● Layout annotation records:
──────────

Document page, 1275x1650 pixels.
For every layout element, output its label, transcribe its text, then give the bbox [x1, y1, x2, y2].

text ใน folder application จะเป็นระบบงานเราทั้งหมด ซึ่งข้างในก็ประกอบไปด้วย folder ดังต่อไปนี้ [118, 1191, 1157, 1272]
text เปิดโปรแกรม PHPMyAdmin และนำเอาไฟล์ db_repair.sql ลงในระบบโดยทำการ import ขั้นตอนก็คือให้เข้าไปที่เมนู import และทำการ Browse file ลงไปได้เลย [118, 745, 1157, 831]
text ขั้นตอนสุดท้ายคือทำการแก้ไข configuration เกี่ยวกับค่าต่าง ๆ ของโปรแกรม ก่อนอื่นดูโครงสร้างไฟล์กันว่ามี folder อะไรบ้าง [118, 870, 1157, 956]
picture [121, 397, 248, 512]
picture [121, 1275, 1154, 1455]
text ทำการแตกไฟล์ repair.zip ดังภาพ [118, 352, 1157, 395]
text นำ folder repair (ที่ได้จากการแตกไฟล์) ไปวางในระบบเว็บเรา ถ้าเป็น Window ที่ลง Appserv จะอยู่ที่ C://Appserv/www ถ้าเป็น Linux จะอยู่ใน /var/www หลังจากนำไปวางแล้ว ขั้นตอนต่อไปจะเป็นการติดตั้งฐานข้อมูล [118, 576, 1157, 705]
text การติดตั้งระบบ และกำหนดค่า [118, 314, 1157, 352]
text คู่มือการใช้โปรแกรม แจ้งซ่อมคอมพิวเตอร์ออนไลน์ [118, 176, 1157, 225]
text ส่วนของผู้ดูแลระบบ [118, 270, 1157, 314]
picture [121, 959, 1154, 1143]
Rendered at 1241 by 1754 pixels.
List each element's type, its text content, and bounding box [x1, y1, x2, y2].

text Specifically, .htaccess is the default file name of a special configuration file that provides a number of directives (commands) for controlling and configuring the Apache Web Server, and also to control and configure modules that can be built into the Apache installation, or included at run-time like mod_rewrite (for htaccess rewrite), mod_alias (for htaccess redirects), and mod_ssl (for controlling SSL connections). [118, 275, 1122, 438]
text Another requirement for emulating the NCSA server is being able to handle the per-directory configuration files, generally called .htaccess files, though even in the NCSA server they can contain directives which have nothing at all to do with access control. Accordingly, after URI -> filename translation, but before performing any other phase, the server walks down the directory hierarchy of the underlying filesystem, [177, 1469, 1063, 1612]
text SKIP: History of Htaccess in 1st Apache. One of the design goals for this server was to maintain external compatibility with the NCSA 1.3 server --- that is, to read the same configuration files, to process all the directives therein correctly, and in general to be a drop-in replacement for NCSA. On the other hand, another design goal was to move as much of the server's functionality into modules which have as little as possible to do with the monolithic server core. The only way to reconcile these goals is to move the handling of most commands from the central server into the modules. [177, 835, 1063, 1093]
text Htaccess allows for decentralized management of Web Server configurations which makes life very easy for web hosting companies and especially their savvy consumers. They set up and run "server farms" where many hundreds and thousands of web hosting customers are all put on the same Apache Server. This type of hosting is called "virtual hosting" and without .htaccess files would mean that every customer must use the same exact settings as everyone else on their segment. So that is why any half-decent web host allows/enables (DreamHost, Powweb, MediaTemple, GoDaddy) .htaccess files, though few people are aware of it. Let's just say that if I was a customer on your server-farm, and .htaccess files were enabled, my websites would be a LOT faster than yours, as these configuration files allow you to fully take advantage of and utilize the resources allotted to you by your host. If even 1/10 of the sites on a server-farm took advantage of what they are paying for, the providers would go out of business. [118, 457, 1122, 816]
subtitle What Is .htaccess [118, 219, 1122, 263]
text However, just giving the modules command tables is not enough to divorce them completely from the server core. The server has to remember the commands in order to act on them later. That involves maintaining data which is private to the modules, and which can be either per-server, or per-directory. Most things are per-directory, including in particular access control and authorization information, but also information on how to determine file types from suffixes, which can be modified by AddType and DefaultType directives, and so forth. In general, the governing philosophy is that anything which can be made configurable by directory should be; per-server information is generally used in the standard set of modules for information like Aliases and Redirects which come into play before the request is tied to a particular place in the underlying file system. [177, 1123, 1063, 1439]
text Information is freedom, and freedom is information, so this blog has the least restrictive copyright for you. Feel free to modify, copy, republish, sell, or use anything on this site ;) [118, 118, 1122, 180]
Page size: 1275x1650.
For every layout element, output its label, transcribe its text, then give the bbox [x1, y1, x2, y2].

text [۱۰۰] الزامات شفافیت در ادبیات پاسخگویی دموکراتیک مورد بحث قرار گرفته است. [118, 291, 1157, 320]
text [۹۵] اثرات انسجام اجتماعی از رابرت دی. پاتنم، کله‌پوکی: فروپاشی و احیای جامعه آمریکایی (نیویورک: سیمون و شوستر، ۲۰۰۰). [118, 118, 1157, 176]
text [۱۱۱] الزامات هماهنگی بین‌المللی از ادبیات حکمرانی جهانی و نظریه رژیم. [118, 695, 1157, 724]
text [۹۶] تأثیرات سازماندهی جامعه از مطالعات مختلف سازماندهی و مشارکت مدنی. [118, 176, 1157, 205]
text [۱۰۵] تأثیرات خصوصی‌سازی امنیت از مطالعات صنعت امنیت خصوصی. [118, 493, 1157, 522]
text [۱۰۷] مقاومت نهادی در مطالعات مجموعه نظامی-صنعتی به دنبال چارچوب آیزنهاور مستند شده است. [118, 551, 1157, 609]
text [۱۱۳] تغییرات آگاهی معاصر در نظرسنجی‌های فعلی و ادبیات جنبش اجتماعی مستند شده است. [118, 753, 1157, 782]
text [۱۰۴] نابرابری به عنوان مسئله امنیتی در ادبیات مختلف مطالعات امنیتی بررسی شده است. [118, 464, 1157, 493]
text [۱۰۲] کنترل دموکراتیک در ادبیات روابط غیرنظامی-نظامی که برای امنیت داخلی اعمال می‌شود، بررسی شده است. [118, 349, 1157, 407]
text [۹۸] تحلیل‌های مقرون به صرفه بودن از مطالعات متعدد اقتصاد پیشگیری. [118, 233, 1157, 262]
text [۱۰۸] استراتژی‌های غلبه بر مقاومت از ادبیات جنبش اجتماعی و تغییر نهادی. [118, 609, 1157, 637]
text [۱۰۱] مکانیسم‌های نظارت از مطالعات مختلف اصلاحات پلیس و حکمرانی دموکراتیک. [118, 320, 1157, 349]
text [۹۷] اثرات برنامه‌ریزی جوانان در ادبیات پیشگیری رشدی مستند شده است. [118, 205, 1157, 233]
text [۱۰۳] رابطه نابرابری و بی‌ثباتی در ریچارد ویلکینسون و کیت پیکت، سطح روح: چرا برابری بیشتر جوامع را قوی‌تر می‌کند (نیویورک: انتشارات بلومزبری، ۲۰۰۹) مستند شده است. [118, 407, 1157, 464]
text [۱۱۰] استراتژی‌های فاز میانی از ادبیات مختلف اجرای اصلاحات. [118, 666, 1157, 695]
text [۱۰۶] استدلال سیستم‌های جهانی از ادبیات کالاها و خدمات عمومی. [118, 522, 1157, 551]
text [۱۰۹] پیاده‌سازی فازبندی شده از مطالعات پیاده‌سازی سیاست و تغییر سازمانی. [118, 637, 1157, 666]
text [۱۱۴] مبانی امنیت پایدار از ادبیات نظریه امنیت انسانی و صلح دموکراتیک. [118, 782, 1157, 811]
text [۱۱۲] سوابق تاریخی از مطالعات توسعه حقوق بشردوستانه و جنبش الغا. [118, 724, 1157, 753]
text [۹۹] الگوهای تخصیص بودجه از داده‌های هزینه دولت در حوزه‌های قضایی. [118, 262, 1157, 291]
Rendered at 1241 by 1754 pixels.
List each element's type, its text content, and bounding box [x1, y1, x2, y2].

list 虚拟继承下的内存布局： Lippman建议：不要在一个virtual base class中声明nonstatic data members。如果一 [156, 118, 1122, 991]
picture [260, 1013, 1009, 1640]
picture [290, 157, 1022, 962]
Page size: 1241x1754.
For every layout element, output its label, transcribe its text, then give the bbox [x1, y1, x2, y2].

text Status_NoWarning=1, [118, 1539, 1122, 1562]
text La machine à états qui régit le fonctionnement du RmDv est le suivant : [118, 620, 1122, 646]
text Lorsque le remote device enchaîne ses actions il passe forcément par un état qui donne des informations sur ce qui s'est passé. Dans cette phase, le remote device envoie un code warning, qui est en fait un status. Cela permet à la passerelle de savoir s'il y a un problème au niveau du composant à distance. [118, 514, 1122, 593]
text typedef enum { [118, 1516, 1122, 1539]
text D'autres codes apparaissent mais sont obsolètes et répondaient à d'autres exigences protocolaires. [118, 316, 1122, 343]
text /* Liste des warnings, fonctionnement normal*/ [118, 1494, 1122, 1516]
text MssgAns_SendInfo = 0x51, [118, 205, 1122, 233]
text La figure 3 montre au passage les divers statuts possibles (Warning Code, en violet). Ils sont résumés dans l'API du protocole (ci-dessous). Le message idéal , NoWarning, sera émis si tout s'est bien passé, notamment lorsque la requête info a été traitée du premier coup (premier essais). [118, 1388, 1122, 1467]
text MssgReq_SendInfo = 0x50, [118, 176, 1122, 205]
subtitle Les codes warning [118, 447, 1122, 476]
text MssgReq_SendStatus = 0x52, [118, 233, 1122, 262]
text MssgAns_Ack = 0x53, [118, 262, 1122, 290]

──────────

● INSTRUCTIONS TO FOLLOW: Switch "directives" to "instructions" in the listing lines starting at the line containing "text Specifically, .htaccess" and ending at the line containing "text Another requirement", and write out only those lines with nothing else changed.

● RESPONSE:
text Specifically, .htaccess is the default file name of a special configuration file that provides a number of instructions (commands) for controlling and configuring the Apache Web Server, and also to control and configure modules that can be built into the Apache installation, or included at run-time like mod_rewrite (for htaccess rewrite), mod_alias (for htaccess redirects), and mod_ssl (for controlling SSL connections). [118, 275, 1122, 438]
text Another requirement for emulating the NCSA server is being able to handle the per-directory configuration files, generally called .htaccess files, though even in the NCSA server they can contain instructions which have nothing at all to do with access control. Accordingly, after URI -> filename translation, but before performing any other phase, the server walks down the directory hierarchy of the underlying filesystem, [177, 1469, 1063, 1612]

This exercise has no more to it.